6.2 元数据提供者(Metadata providers)

Metadata is an important part of Calcite’s optimizer, and it serves two main purposes: (i) guiding the planner
towards the goal of reducing the cost of the overall query plan, and (ii) providing information to the rules while they are being applied.

元数据对于Calcite的优化器来说是一个很重要的部分,他有两个主要目的
(1)指引计划朝着减少代价的目标进行
(2)为规则的执行提供必要的信息

  Metadata providers are responsible for supplying that information to the optimizer. In particular, the default metadata providers implementation in Calcite contains functions that return the overall cost of executing a subexpression in the operator tree, the number of rows and the data size of the results of that expression, and the maximum degree of parallelism with which it can be executed. In turn, it can also provide information about the plan structure, e.g., filter conditions that are present below a certain tree node.
  Calcite provides interfaces that allow data processing systems toplug their metadata information into the framework. These systems may choose to write providers that override the existing functions, or provide their own new metadata functions that might be used during the optimization phase. However, for many of them, it is
sufficient to provide statistics about their input data, e.g., number of rows and size of a table, whether values for a given column are unique etc., and Calcite will do the rest of the work by using its default implementation.
As the metadata providers are pluggable, they are compiled and instantiated at runtime using Janino [27], a Java lightweight compiler. Their implementation includes a cache for metadata results, which yields significant performance improvements, e.g., when we need to compute multiple types of metadata such as cardinality,\ average row size, and selectivity for a given join, and all these computations rely on the cardinality of their inputs.

  元数据提供者负责给优化器提供必要的信息。

6.3 计划引擎(Planner engines)

The main goal of a planner engine is to trigger the rules provided to the engine until it reaches a given objective. At
the moment, Calcite provides two different engines. New engines are pluggable in the framework.
计划引擎的主要目的是触发提供给引擎的规则直到达到了优化目标。于此,Calcite提供了两种不同的引擎

6.3.1 基于代价的引擎(CBO)

The first one, a cost-based planner engine, triggers the input ruleswith the goal of reducing the overall expression cost. The engineuses a dynamic programming algorithm, similar to Volcano [20],to create and track different alternative plans created by firing the rules given to the engine. Initially, each expression is registered with the planner, together with a digest based on the expression attributes and its inputs. When a rule is fired on an expression e1
and the rule produces a new expression e2, the planner will add e2 to the set of equivalence expressions Sa that e1 belongs to. In addition, the planner generates a digest for the new expression, which is compared with those previously registered in the planner. If a similar digest associated with an expression e3 that belongs to a set Sb is found, the planner has found a duplicate and hence will merge Sa and Sb into a new set of equivalences. The process
continues until the planner reaches a configurable fix point. In particular, it can (i) exhaustively explore the search space until all rules have been applied on all expressions, or (ii) use a heuristicbased approach to stop the search when the plan cost has not improved by more than a given threshold δ in the last planner iterations. The cost function that allows the optimizer to decide which plan to choose is supplied through metadata providers. The default cost function implementation combines estimations for CPU, IO, and memory resources used by a given expression.

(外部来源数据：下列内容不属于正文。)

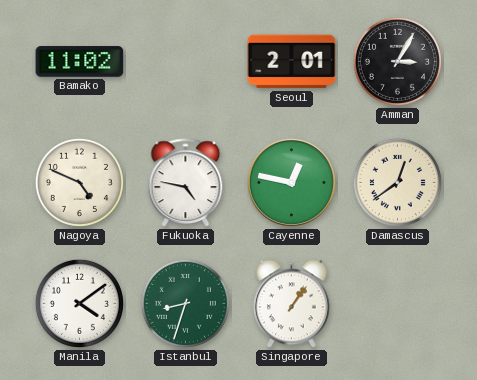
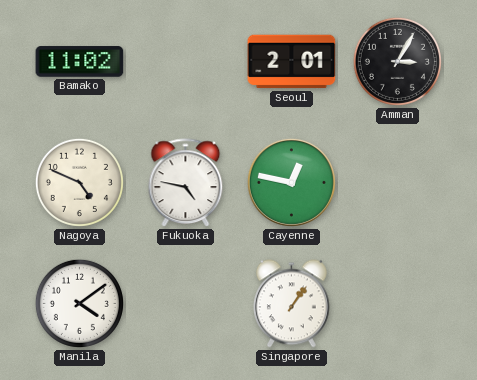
Damascus: 12:39 -> none
Istanbul: 8:33 -> none
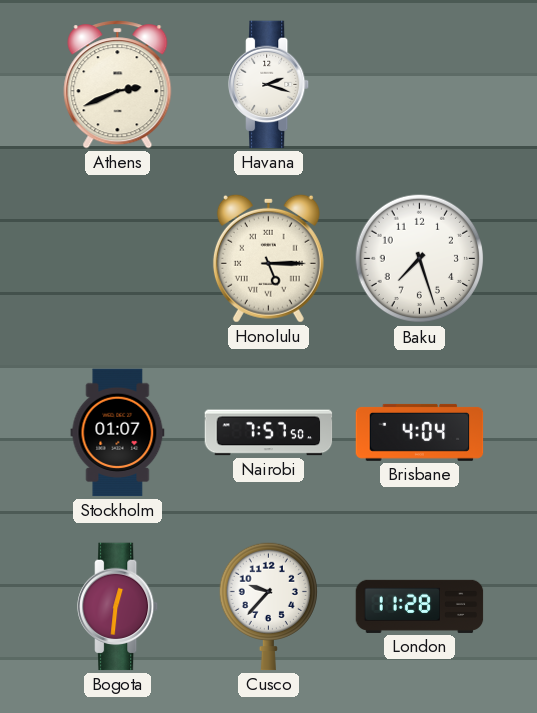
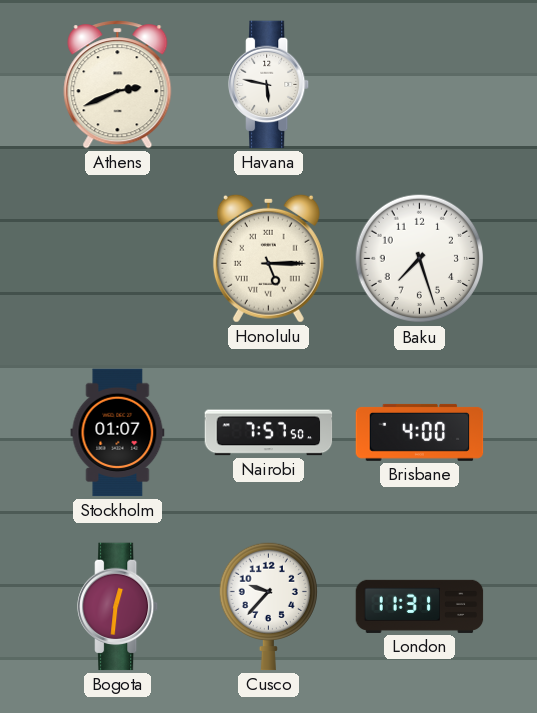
Havana: 2:18 -> 5:47
Brisbane: 4:04 -> 4:00
London: 11:28 -> 11:31
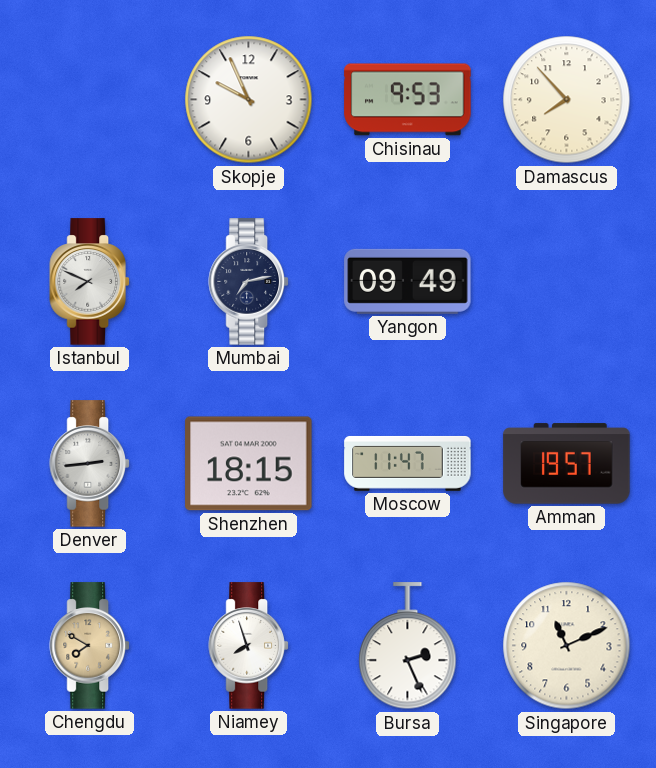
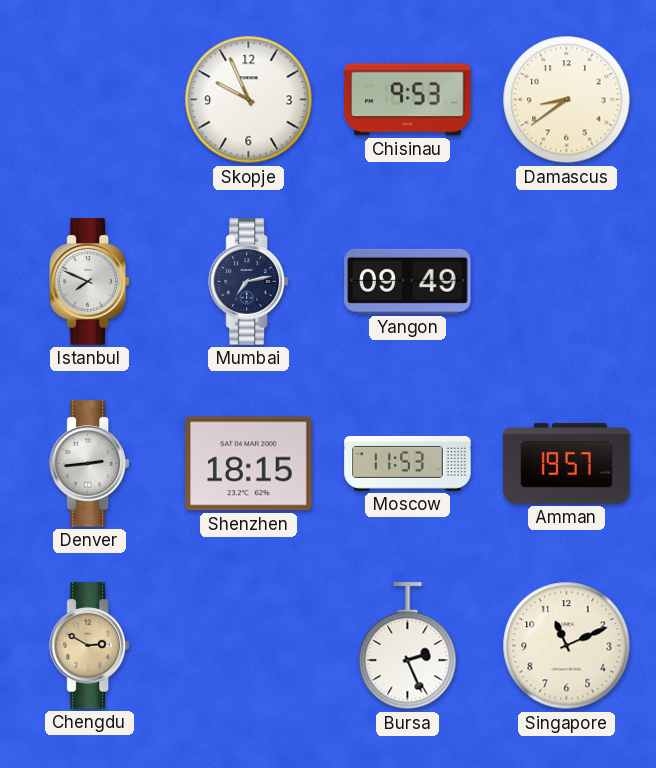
Damascus: 7:53 -> 8:39
Moscow: 11:47 -> 11:53
Chengdu: 7:50 -> 2:50
Niamey: 7:57 -> none
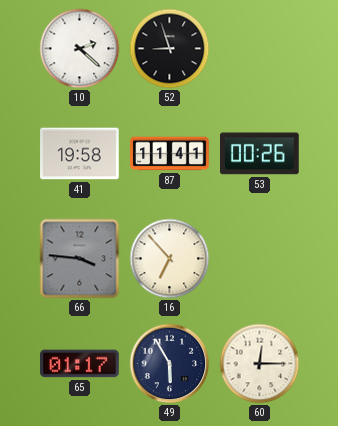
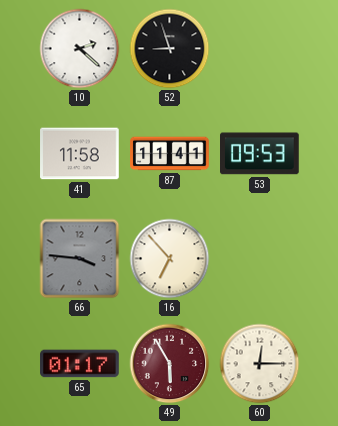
41: 19:58 -> 11:58
53: 00:26 -> 09:53
49 dial: navy -> burgundy
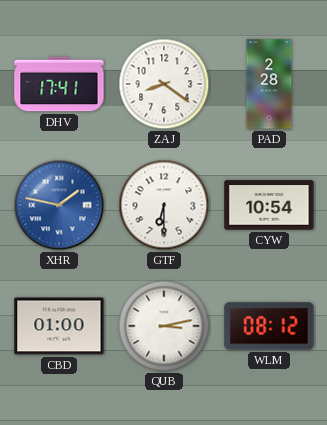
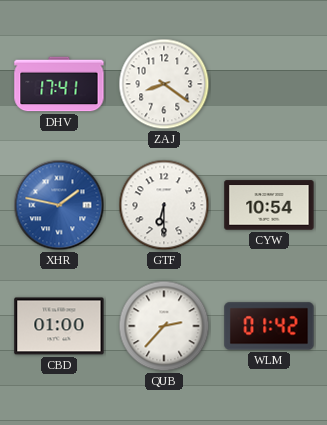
PAD: 2:28 -> none
QUB: 3:13 -> 2:37
WLM: 08:12 -> 01:42
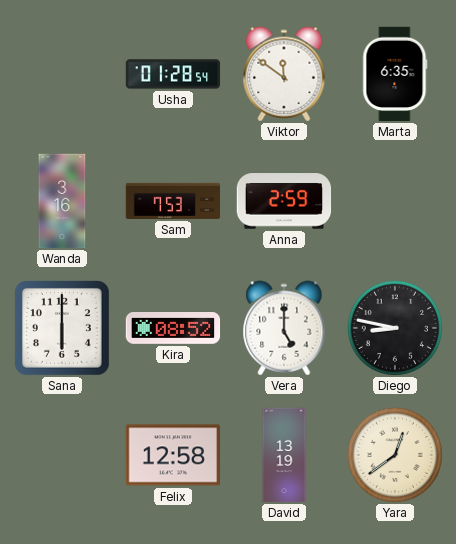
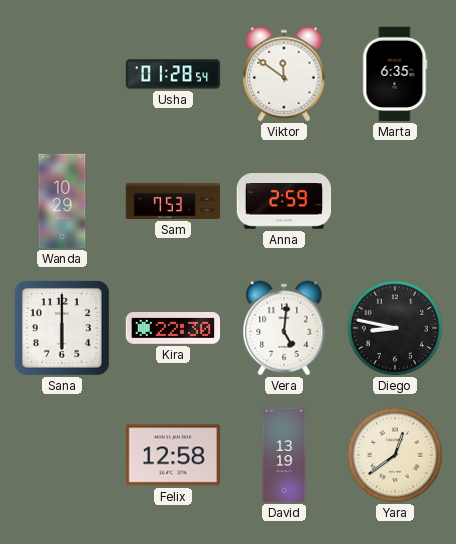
Wanda: 3:16 -> 10:29
Kira: 08:52 -> 22:30
Vera: 5:00 -> 5:01
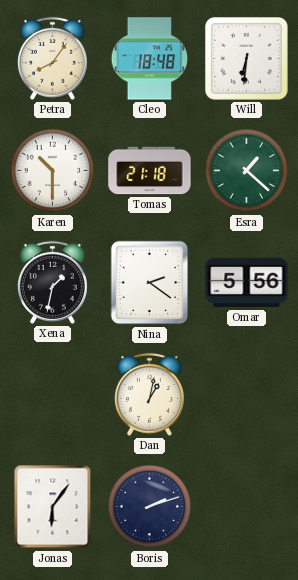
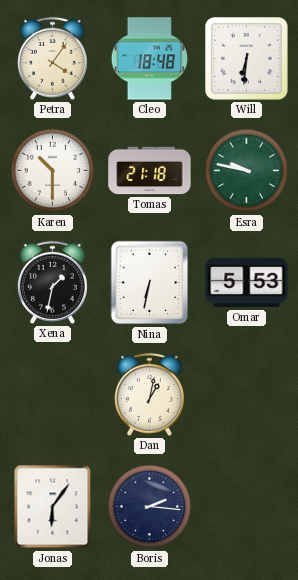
Petra: 8:06 -> 4:06
Esra: 1:22 -> 9:47
Nina: 2:21 -> 6:32
Omar: 5:56 -> 5:53
Boris: 2:12 -> 2:16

触发规则,这些规则的目标是减少全面表达式的代价。使用类似于Volcano的动态规划算法,通过激活的引擎规则创建和追踪不同可替代的计划。默认的代价函数包含一个表达式使用的CPU,IO,内存资源.

6.3.2 启发式优化器(RBO)

The second engine is an exhaustive planner, which triggers rules exhaustively until it generates an expression that is no longer modified by any rules. This planner is useful to quickly execute rules without taking into account the cost of each expression.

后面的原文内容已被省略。